Since little Noah’s arrival rocked Rick’s world just over five years ago, the dad has been on a mission to change attitudes about Down syndrome, aka Trisomy 21, which is a genetic abnormality that happens when a baby is born with three rather than two copies of the 21st chromosome.

“For some strange reason the OB/GYN wouldn’t look my wife or me in the face. It was a very awkward visit. Then she asked my wife if she’d like some antidepressants. I just couldn’t get over how ‘un-positive’ everyone was. I just kept thinking to myself how strange it was that God just allowed us to have a this beautiful baby boy, yet everyone was acting so sad,” says Rick in a post on his blog, aptly called Noah’sDad.
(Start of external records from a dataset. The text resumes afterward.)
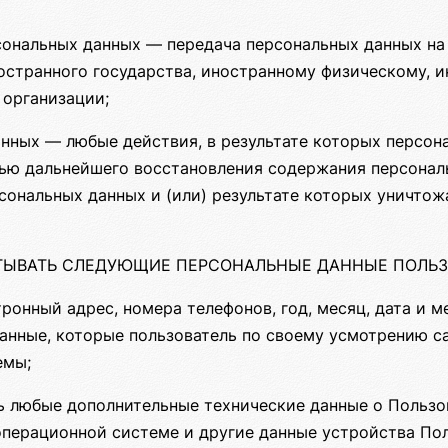
сональных данных — передача персональных данных н
ностранного государства, иностранному физическому,
 организации;
нных — любые действия, в результате которых персо
ью дальнейшего восстановления содержания персонал
ональных данных и (или) результате которых уничто
АТЫВАТЬ СЛЕДУЮЩИЕ ПЕРСОНАЛЬНЫЕ ДАННЫЕ ПОЛЬ
тронный адрес, номера телефонов, год, месяц, дата и 
анные, которые пользователь по своему усмотрению с
емы;
 любые дополнительные технические данные о Пользо
 операционной системе и другие данные устройства По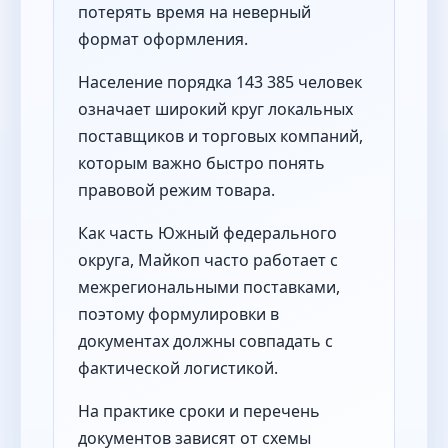
потерять время на неверный
формат оформления.
Население порядка 143 385 человек
означает широкий круг локальных
поставщиков и торговых компаний,
которым важно быстро понять
правовой режим товара.
Как часть Южный федерального
округа, Майкоп часто работает с
межрегиональными поставками,
поэтому формулировки в
документах должны совпадать с
фактической логистикой.
На практике сроки и перечень
документов зависят от схемы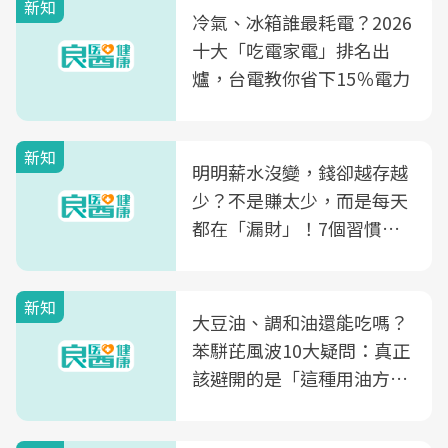
新知
冷氣、冰箱誰最耗電？2026
十大「吃電家電」排名出
爐，台電教你省下15％電力
新知
明明薪水沒變，錢卻越存越
少？不是賺太少，而是每天
都在「漏財」！7個習慣一
次看
新知
大豆油、調和油還能吃嗎？
苯駢芘風波10大疑問：真正
該避開的是「這種用油方
式」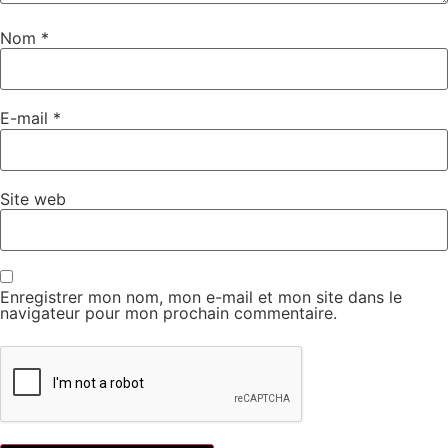
Nom
*
E-mail
*
Site web
Enregistrer mon nom, mon e-mail et mon site dans le
navigateur pour mon prochain commentaire.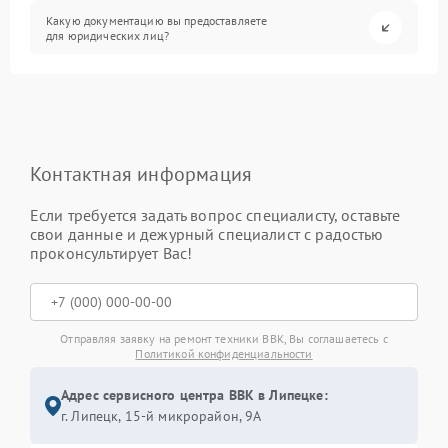
Какую документацию вы предоставляете
для юридических лиц?
Контактная информация
Если требуется задать вопрос специалисту, оставьте
свои данные и дежурный специалист с радостью
проконсультирует Вас!
Отправляя заявку на ремонт техники BBK, Вы соглашаетесь с
Политикой конфиденциальности
Адрес сервисного центра BBK в Липецке:
г. Липецк, 15-й микрорайон, 9А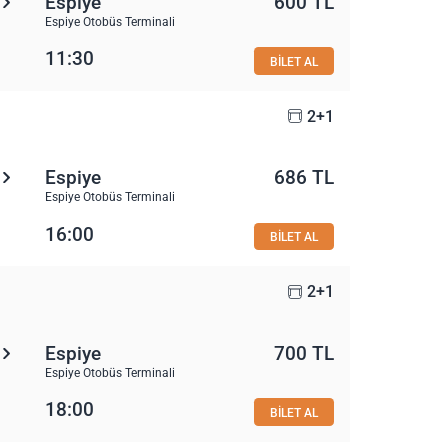
Espiye
600 TL
Espiye Otobüs Terminali
11:30
BİLET AL
2+1
Espiye
686 TL
Espiye Otobüs Terminali
16:00
BİLET AL
2+1
Espiye
700 TL
Espiye Otobüs Terminali
18:00
BİLET AL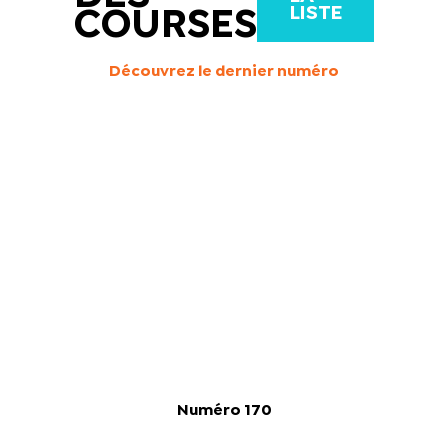
LISTE
COURSES
Découvrez le dernier numéro
Numéro 170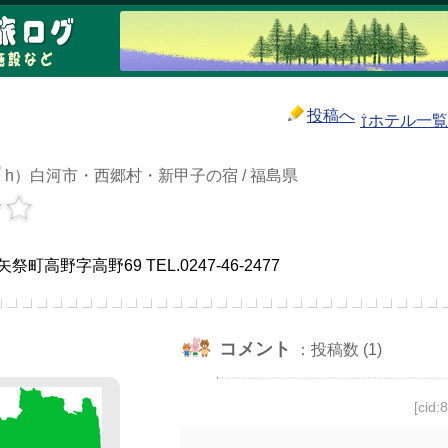
投稿へ
⇧ホテル一
/
h）白河市・西郷村・新甲子の宿 / 福島県
町高野字高野69 TEL.0247-46-2477
コメント
：投稿数 (1)
[cid: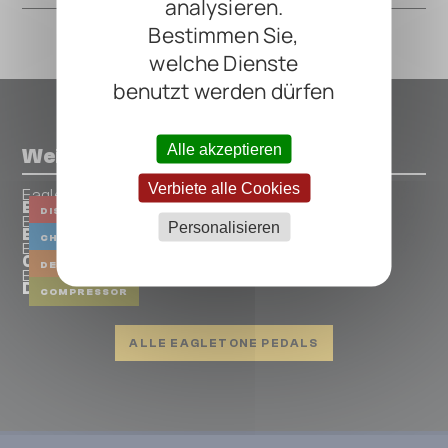
analysieren.
Bestimmen Sie,
welche Dienste
benutzt werden dürfen
Alle akzeptieren
Weitere Pedals von Eagletone
Verbiete alle Cookies
Eagletone
Bloody Shot
DISTORTION
Eagletone
Personalisieren
Blue Lagoon
CHORUS
Eagletone
Cuba Libre
DELAY
Eagletone
Daiquiri
COMPRESSOR
ALLE EAGLETONE PEDALS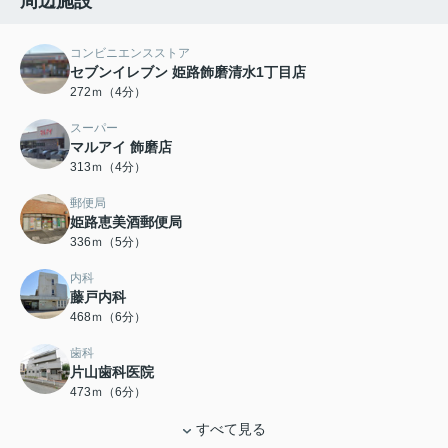
周辺施設
コンビニエンスストア
セブンイレブン 姫路飾磨清水1丁目店
272ｍ（4分）
スーパー
マルアイ 飾磨店
313ｍ（4分）
郵便局
姫路恵美酒郵便局
336ｍ（5分）
内科
藤戸内科
468ｍ（6分）
歯科
片山歯科医院
473ｍ（6分）
すべて見る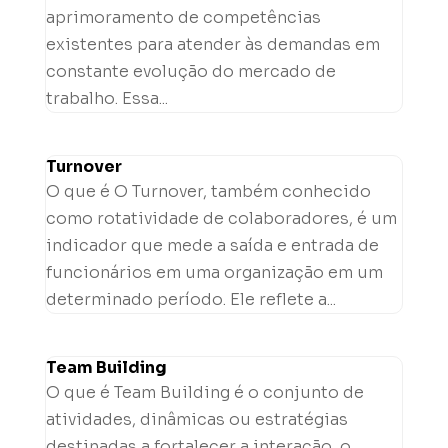
aprimoramento de competências
existentes para atender às demandas em
constante evolução do mercado de
trabalho. Essa...
Turnover
O que é O Turnover, também conhecido
como rotatividade de colaboradores, é um
indicador que mede a saída e entrada de
funcionários em uma organização em um
determinado período. Ele reflete a...
Team Building
O que é Team Building é o conjunto de
atividades, dinâmicas ou estratégias
destinadas a fortalecer a interação, o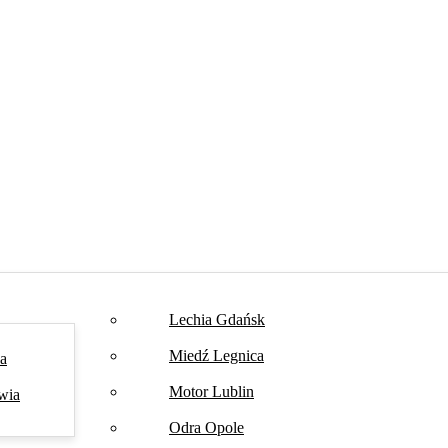
Lechia Gdańsk
Miedź Legnica
na
Motor Lublin
wia
Odra Opole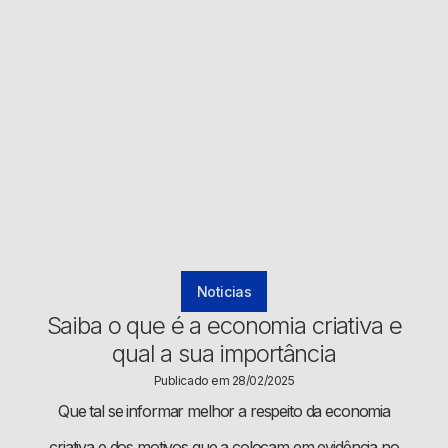
Noticias
Saiba o que é a economia criativa e
qual a sua importância
Publicado em 28/02/2025
Que tal se informar melhor a respeito da economia
criativa e dos motivos que a colocam em evidência no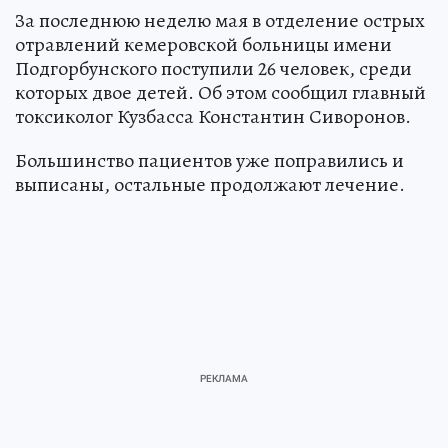
За последнюю неделю мая в отделение острых
отравлений кемеровской больницы имени
Подгорбунского поступили 26 человек, среди
которых двое детей. Об этом сообщил главный
токсиколог Кузбасса Константин Сиворонов.
Большинство пациентов уже поправились и
выписаны, остальные продолжают лечение.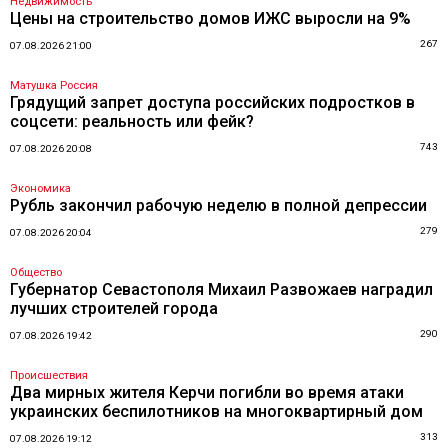
Недвижимость
Цены на строительство домов ИЖС выросли на 9%
267
07.08.2026 21:00
Матушка Россия
Грядущий запрет доступа российских подростков в
соцсети: реальность или фейк?
743
07.08.2026 20:08
Экономика
Рубль закончил рабочую неделю в полной депрессии
279
07.08.2026 20:04
Общество
Губернатор Севастополя Михаил Развожаев наградил
лучших строителей города
290
07.08.2026 19:42
Происшествия
Два мирных жителя Керчи погибли во время атаки
украинских беспилотников на многоквартирный дом
313
07.08.2026 19:12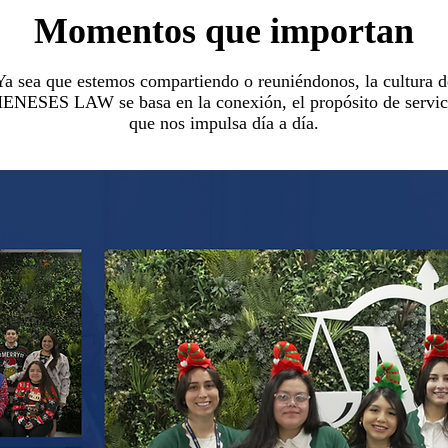
Momentos que importan
Ya sea que estemos compartiendo o reuniéndonos, la cultura d
ENESES LAW se basa en la conexión, el propósito de servic
que nos impulsa día a día.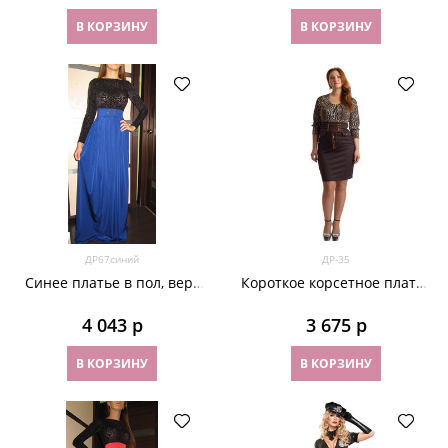
В КОРЗИНУ
В КОРЗИНУ
ДР67синий
ДР-35
Синее платье в пол, верх
Короткое корсетное платье
из панбархата
с леопардовым принтом
4 043
 р
3 675
 р
В КОРЗИНУ
В КОРЗИНУ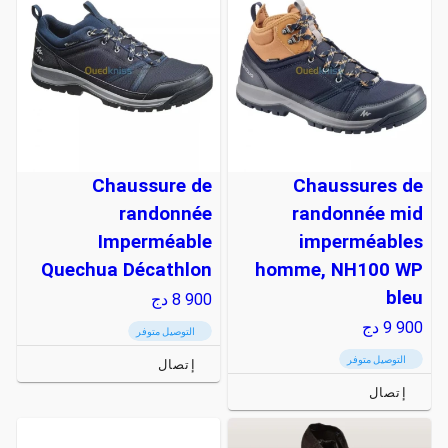
Chaussure de
Chaussures de
randonnée
randonnée mid
Imperméable
imperméables
Quechua Décathlon
homme, NH100 WP
bleu
8 900
دج
9 900
دج
التوصيل متوفر
التوصيل متوفر
إتصال
إتصال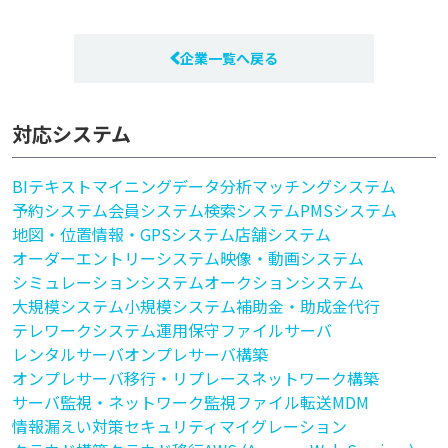
企業一覧へ戻る
対応システム
BI
テキストマイニング
データ分析
マッチングシステム
予約システム
会員システム
検索システム
PMSシステム
地図・位置情報・GPSシステム
店舗システム
オーダーエントリーシステム
映像・動画システム
シミュレーションシステム
オークションシステム
大規模システム
小規模システム
補助金・助成金代行
テレワークシステム
運用保守
ファイルサーバ
レンタルサーバ
オンプレサーバ構築
オンプレサーバ移行・リプレース
ネットワーク構築
サーバ監視・ネットワーク監視
ファイル転送
MDM
情報漏えい対策
セキュリティ
マイグレーション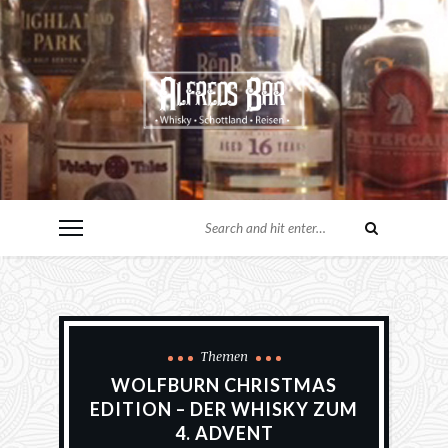
Themen
WOLFBURN CHRISTMAS
EDITION – DER WHISKY ZUM
4. ADVENT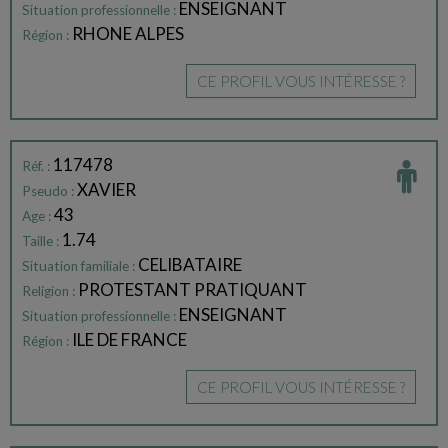
ENSEIGNANT
Situation professionnelle :
RHONE ALPES
Région :
CE PROFIL VOUS INTÉRESSE ?
117478
Réf. :
XAVIER
Pseudo :
43
Age :
1.74
Taille :
CELIBATAIRE
Situation familiale :
PROTESTANT PRATIQUANT
Religion :
ENSEIGNANT
Situation professionnelle :
ILE DE FRANCE
Région :
CE PROFIL VOUS INTÉRESSE ?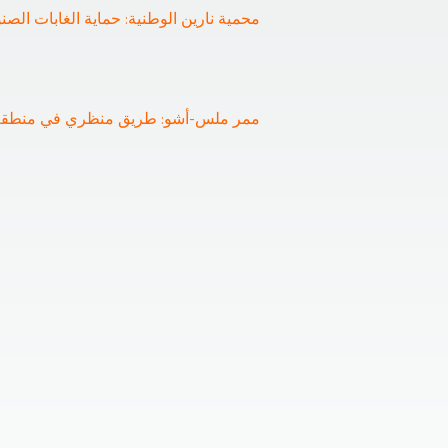
محمية نارين الوطنية: حماية الغابات الصن
ممر ملس-أشو: طريق منظري في منطقة 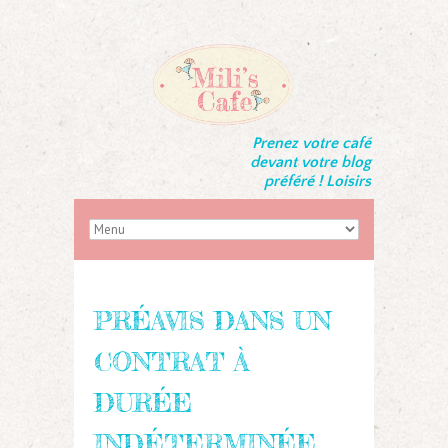
Prenez votre café
devant votre blog
préféré ! Loisirs
PRÉAVIS DANS UN
CONTRAT À
DURÉE
INDÉTERMINÉE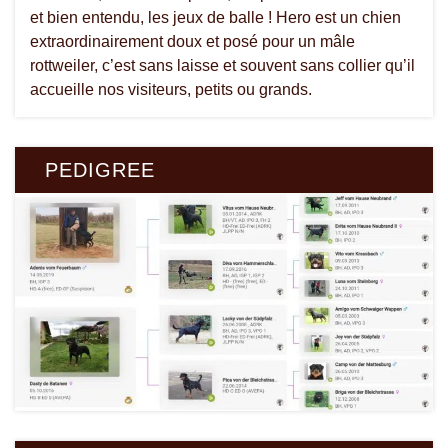
et bien entendu, les jeux de balle ! Hero est un chien
extraordinairement doux et posé pour un mâle
rottweiler, c’est sans laisse et souvent sans collier qu’il
accueille nos visiteurs, petits ou grands.
PEDIGREE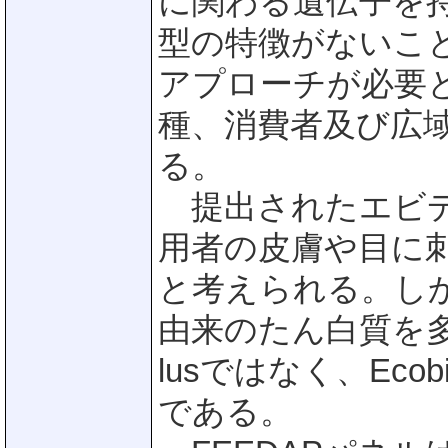
に関わる遺伝子を
型の特徴がないこ
アプローチが必要
種、消費者及び広
る。
提出されたエビデン
用者の皮膚や目に
と考えられる。し
由来のたん白質を多量
lusではなく、Ec
である。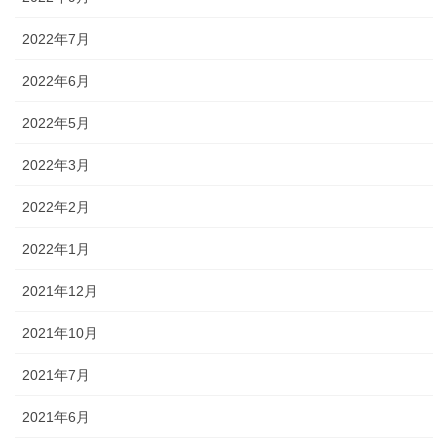
2022年7月
2022年6月
2022年5月
2022年3月
2022年2月
2022年1月
2021年12月
2021年10月
2021年7月
2021年6月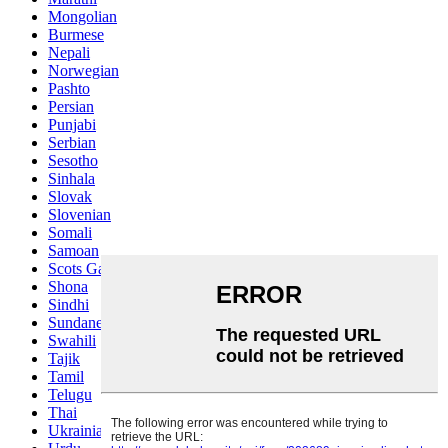
Mongolian
Burmese
Nepali
Norwegian
Pashto
Persian
Punjabi
Serbian
Sesotho
Sinhala
Slovak
Slovenian
Somali
Samoan
Scots Gaelic
Shona
Sindhi
Sundanese
Swahili
Tajik
Tamil
Telugu
Thai
Ukrainian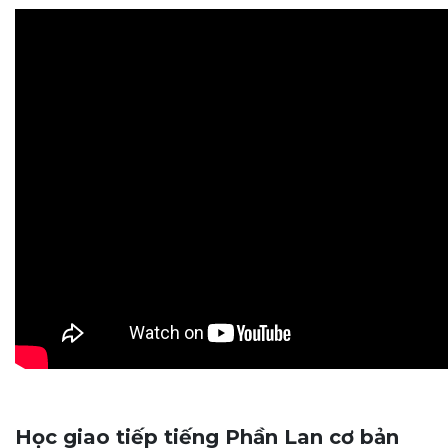
Học giao tiếp tiếng Phần Lan cơ bản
He’s passionate about sharing, via his blog and one-minute daily videos of Noah, “the story that all children, regardless of a disability, are so worth loving. The story that Down syndrome is OK.”

Rick’s message gels perfectly with that of World Down Syndrome Day, which falls on March 21st every year and aims to raise awareness about what it means to have Down syndrome. Yes, there are potential medical concerns like heart, hearing, speech and vision problems, as well as issues with mental development, but that doesn’t mean a child with Down syndrome cannot live a full and happy life.

The diagnosis is scary, but the outcome doesn’t have to be

Rick and Abbie didn’t get the official diagnosis from their paediatrician until several hours after Noah’s birth. However, Rick found out later that Abbie, being a paediatrician herself, had recognised certain tell-tale physical characteristics associated with Down syndrome. These included Noah’s almond-shaped eyes and a lack of facial definition due to poor muscle tone. He also kept sticking out his tongue, another trait that’s often seen in children with Trisomy 21.

Though Noah’s parents only got the diagnosis after he was born, many people find out while they’re still expecting. This is possible with prenatal ultrasound scans and blood screening ‒ which can flag up a possible high risk of Down syndrome ‒ and follow-up tests such as amniocentesis and chorionic villus sampling (CVS) that can give a diagnosis with 100% certainty.

Amniocentesis involves using a needle to extract and examine a sample of amniotic fluid, which surrounds the baby in the womb. With CVS, a small sample of cells is removed from the placenta (the organ linking the mother’s blood supply with her unborn baby’s) and tested.

Regardless of when the diagnosis happens, or indeed, whether it’s positive or negative, Rick and Abbie believe that sharing their journey can offer hope and encouragement to parents who are going through what they went through. In other words, parents who are scared, confused and looking for more information. But also parents who want to celebrate the new life they’ve created.

“If you are anything like I was when our son was born you are probably going ‘google crazy’ trying to find some information to help you understand what Down syndrome is all about,” Rick writes. That’s why they’re compiling the New Parent Guide to Down Syndrome, which Abbie is writing and posting on the blog in sections. It’s a one-stop resource for parents who are likely feeling overwhelmed and may not know where to turn for accurate information.

Between the videos, the blog and the guide, Rick and Abbie are helping parents to inform themselves about Down syndrome, as well as providing a huge amount of comfort.

“My hope is that by making some of the unknown, known; the unknown becomes less scary for you. My hope is that you’ll see our life is much more normal than ‘un-normal’,” says Rick. “My hope is that as people watch our son grow up, they’ll see that our story isn’t nearly as scary (or sad) as many people believe.”